Some days after work we’d go to Mikey’s house on Grand. It was an older place, with a piano in the family room and always beer in the fridge. Mikey’s little sisters, they were the skinniest, loudest girls you could imagine, but they were kinda funny, too, and they’d bring us the beers. Christina, his mom, liked me, and I could never figure why. She played the piano. She made the best cannoli I ever ate. But she had her rules. One was, if you talked about the mob or made guys, she’d smack you hard on the cheek and send you out. June, the year before, I said something about Joseph Colombo getting what he deserved, and that’s exactly what she did to me. Kinda hurt, but it mostly made me feel small and mad.

 

One day Mikey closed the doors of the family room on all of them and pulled a big roll of cash out of his pocket. “I’m going to California for a year. I’m gonna play music and get famous.”

 

“Where’d you get the money?” I asked.

 

“Pop. We had a talk about me taking off with the graduation money for Italy. I’m gonna pay it all back. But then Pop surprised me. Told me he understands dreams because of the single-A ball he played for Philly. He only lasted a year because he couldn’t adjust to the off-speed stuff.”

 

“Yeah, yeah, we know all that.”

 

“But the point is he took a year to play the game and try to make it happen. He knows I have this dream to play music and be famous, so he’s giving me a year off to do it. At the end of that time, maybe I’ve made it big. And if I haven’t, I’ll be able to come back to LiDecca Brothers, work my way up.
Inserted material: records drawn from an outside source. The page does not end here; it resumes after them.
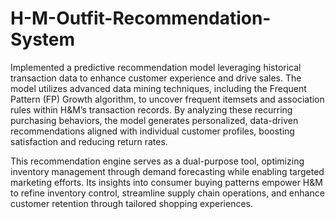 # H-M-Outfit-Recommendation-System

Implemented a predictive recommendation model leveraging historical transaction data to enhance customer experience and drive sales. The model utilizes advanced data mining techniques, including the Frequent Pattern (FP) Growth algorithm, to uncover frequent itemsets and association rules within H&M’s transaction records. By analyzing these recurring purchasing behaviors, the model generates personalized, data-driven recommendations aligned with individual customer profiles, boosting satisfaction and reducing return rates.

This recommendation engine serves as a dual-purpose tool, optimizing inventory management through demand forecasting while enabling targeted marketing efforts. Its insights into consumer buying patterns empower H&M to refine inventory control, streamline supply chain operations, and enhance customer retention through tailored shopping experiences.
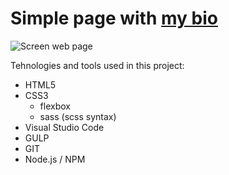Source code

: # Simple page with [my bio](https://sokolx.github.io/dist/index.html)
![Screen web page](https://sokolx.github.io/src/assets/img/readme_file_example.png)


Tehnologies and tools used in this project:
- HTML5
- CSS3 
    - flexbox 
    - sass (scss syntax)
- Visual Studio Code
- GULP
- GIT
- Node.js / NPM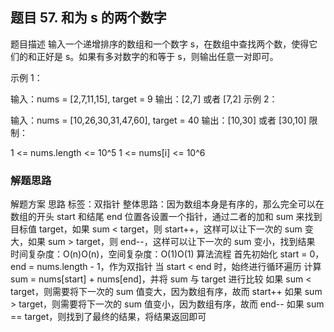 ## 题目 57. 和为 s 的两个数字
题目描述
输入一个递增排序的数组和一个数字 s，在数组中查找两个数，使得它们的和正好是 s。如果有多对数字的和等于 s，则输出任意一对即可。

示例 1：


输入：nums = [2,7,11,15], target = 9
输出：[2,7] 或者 [7,2]
示例 2：


输入：nums = [10,26,30,31,47,60], target = 40
输出：[10,30] 或者 [30,10]
限制：

1 <= nums.length <= 10^5
1 <= nums[i] <= 10^6

### 解题思路
  解题方案
思路
标签：双指针
整体思路：因为数组本身是有序的，那么完全可以在数组的开头 start 和结尾 end 位置各设置一个指针，通过二者的加和 sum 来找到目标值 target，如果 sum < target，则 start++，这样可以让下一次的 sum 变大，如果 sum > target，则 end--，这样可以让下一次的 sum 变小，找到结果
时间复杂度：O(n)O(n)，空间复杂度：O(1)O(1)
算法流程
首先初始化 start = 0，end = nums.length - 1，作为双指针
当 start < end 时，始终进行循环遍历
计算 sum = nums[start] + nums[end]，并将 sum 与 target 进行比较
如果 sum < target，则需要将下一次的 sum 值变大，因为数组有序，故而 start++
如果 sum > target，则需要将下一次的 sum 值变小，因为数组有序，故而 end--
如果 sum == target，则找到了最终的结果，将结果返回即可

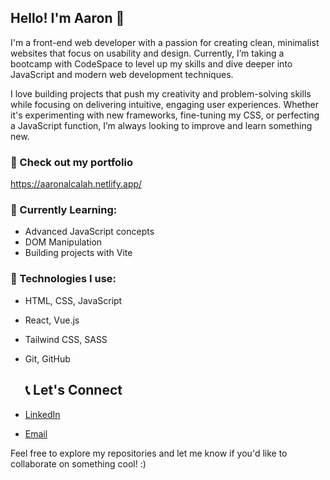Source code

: ## Hello! I'm Aaron 👋

I'm a front-end web developer with a passion for creating clean, minimalist websites that focus on usability and design. Currently, I’m taking a bootcamp with CodeSpace to level up my skills and dive deeper into JavaScript and modern web development techniques.

I love building projects that push my creativity and problem-solving skills while focusing on delivering intuitive, engaging user experiences. Whether it's experimenting with new frameworks, fine-tuning my CSS, or perfecting a JavaScript function, I’m always looking to improve and learn something new.

### 🚀 Check out my portfolio

https://aaronalcalah.netlify.app/

### 🚀 Currently Learning:
- Advanced JavaScript concepts
- DOM Manipulation
- Building projects with Vite

### 🔧 Technologies I use:
- HTML, CSS, JavaScript
- React, Vue.js
- Tailwind CSS, SASS
- Git, GitHub

  ## 📞 Let's Connect
- [LinkedIn](https://www.linkedin.com/in/aaron-alcala-harkness-0b14bb154/)
- [Email](mailto:alca0004@gmail.com)

Feel free to explore my repositories and let me know if you'd like to collaborate on something cool! :)
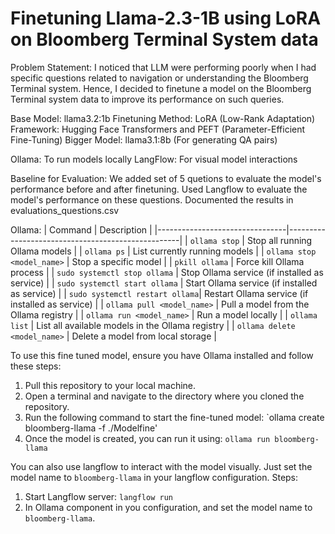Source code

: # Finetuning Llama-2.3-1B using LoRA on Bloomberg Terminal System data

Problem Statement:
I noticed that LLM were performing poorly when I had specific questions related to navigation or understanding the Bloomberg Terminal system. Hence, I decided to finetune a model on the Bloomberg Terminal system data to improve its performance on such queries.

Base Model: llama3.2:1b
Finetuning Method: LoRA (Low-Rank Adaptation)
Framework: Hugging Face Transformers and PEFT (Parameter-Efficient Fine-Tuning)
Bigger Model: llama3.1:8b (For generating QA pairs)

Ollama: To run models locally
LangFlow: For visual model interactions

Baseline for Evaluation: We added set of 5 quetions to evaluate the model's performance before and after finetuning. Used Langflow to evaluate the model's performance on these questions. Documented the results in evaluations_questions.csv


Ollama:
| Command                        | Description                                       |
|--------------------------------|---------------------------------------------------|
| `ollama stop`                  | Stop all running Ollama models                    |
| `ollama ps`                    | List currently running models                     |
| `ollama stop <model_name>`     | Stop a specific model                             |
| `pkill ollama`                 | Force kill Ollama process                         |
| `sudo systemctl stop ollama`   | Stop Ollama service (if installed as service)     |
| `sudo systemctl start ollama`  | Start Ollama service (if installed as service)    |
| `sudo systemctl restart ollama`| Restart Ollama service (if installed as service)  |
| `ollama pull <model_name>`     | Pull a model from the Ollama registry             |
| `ollama run <model_name>`      | Run a model locally                               |
| `ollama list`                  | List all available models in the Ollama registry  |
| `ollama delete <model_name>`   | Delete a model from local storage                 |


To use this fine tuned model, ensure you have Ollama installed and follow these steps:
1. Pull this repository to your local machine.
2. Open a terminal and navigate to the directory where you cloned the repository.
3. Run the following command to start the fine-tuned model:
    `ollama create bloomberg-llama -f ./Modelfine'
4. Once the model is created, you can run it using:
    `ollama run bloomberg-llama`

You can also use langflow to interact with the model visually. Just set the model name to `bloomberg-llama` in your langflow configuration.
Steps:
1. Start Langflow server:
    `langflow run`
2. In Ollama component in you configuration, and set the model name to `bloomberg-llama`.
And this money is to get me started in music.”

 

I felt some anger, I’ll admit it. I always liked my Uncle Jimmy—Mikey’s dad. My own pop would never do that. Never. We don’t have dreams in our line of the family. We have responsibilities. “Well, lucky you, Mikey.”

 

“You come out and visit anytime you want.”

 

“I’ll stay here and do my job. And I’ll be moving up in the business while you’re out in California goofin’ off.”